The yellow rows are the acceptable addresses, the others are the various things I've seen users do. This doesn't even get into the typos I've seen.

Errors and corrections are based on my personal experience with Endicia address verification.

Jcw87 avatar Jun 21 '17 01:06 Jcw87

@Jcw87 thanks for the list. I am not really interested in correcting the junk users input, but rather if they type a valid address I want it to parse correctly. (valid meaning it is the type of address that is invalid - not that the actual street/number exists)

We can add the ones that are valid to the list and make sure it parses them correctly. What are your thoughts @jamesrcounts

waynebrantley avatar Jun 21 '17 11:06 waynebrantley

When I originally started using this library the company I worked for was processing real estate appraisals which have many, many addresses entered into them by appraisers. So I have a lot of experience trying to make sense of the junk users input, but like @Jcw87 I was not able to directly copy those addresses into the test suite here.

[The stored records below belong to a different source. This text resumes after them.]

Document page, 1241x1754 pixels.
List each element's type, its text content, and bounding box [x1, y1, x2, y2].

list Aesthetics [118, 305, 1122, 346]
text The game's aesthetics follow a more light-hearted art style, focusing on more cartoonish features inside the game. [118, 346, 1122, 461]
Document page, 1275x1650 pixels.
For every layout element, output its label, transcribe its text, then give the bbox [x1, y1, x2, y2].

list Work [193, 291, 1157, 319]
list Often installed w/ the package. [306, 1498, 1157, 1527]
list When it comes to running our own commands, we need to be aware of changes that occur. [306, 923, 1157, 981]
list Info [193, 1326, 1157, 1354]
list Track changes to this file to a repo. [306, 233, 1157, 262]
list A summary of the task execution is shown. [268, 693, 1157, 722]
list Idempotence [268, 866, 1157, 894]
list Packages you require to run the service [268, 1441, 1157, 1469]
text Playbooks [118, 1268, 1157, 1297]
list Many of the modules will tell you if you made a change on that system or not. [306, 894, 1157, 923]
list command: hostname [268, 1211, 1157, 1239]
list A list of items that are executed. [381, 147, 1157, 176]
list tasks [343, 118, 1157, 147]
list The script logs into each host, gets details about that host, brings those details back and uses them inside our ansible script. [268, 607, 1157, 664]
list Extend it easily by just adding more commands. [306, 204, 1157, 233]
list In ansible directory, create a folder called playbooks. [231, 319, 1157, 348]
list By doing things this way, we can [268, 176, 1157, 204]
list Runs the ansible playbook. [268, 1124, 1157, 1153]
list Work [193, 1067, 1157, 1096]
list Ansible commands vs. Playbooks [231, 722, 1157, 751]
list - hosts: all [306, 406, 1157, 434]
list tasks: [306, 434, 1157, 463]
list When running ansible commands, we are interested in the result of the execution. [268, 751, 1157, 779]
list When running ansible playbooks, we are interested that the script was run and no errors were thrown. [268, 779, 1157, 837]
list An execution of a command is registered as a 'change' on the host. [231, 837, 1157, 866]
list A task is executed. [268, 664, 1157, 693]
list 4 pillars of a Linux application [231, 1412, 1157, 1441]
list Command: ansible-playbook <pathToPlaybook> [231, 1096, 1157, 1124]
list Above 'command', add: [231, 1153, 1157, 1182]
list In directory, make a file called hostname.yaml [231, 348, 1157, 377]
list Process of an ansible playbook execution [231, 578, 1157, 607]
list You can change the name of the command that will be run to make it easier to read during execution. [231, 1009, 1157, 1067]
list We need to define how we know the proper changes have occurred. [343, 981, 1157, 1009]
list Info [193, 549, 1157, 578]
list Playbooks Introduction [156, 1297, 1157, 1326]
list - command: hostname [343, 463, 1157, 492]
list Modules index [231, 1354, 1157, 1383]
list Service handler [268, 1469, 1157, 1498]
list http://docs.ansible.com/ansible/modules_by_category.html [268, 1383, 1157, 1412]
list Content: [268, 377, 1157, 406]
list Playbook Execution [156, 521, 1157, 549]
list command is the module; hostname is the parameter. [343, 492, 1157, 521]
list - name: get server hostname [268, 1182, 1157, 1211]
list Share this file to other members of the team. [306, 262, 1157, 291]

The main reason I think we would benefit from processing actual user input is that there are several 'correct' ways to enter an address, particularly when it comes to punctuation. Some people use no punctuation, some like to punctuate things that don't need it. In the end, the post office is still able to figure out what they mean and deliver it.

But since the address data I harvested was already parsed I reassembled the examples with a simple format string, therefore all the examples are punctuated and arranged in the exact same way. I also rejected samples that were missing key fields like the city, yet in my experience at my previous job, I know that appraisers in Manhattan don't bother to put city/state/zip. So, in the end, I feel that the sample is a little "easier" to parse than it should be.

However, I don't think its super pressing. For now, I'd rather the focus remain on fixing the examples that users have actually reported as wrong. Just wanted to throw my thoughts out there about the 10k samples in case someone knew about or comes across a large database of unparsed user input.

Once we've worked through the addresses @waynebrantley reported, we can add more examples from @Jcw87 if there is anyone who wants to work on the issues that may come up. The truth is that if anyone is using this library in a serious way, they will eventually report edge cases and broken examples and we will collect them that way.

jamesrcounts avatar Jun 21 '17 13:06 jamesrcounts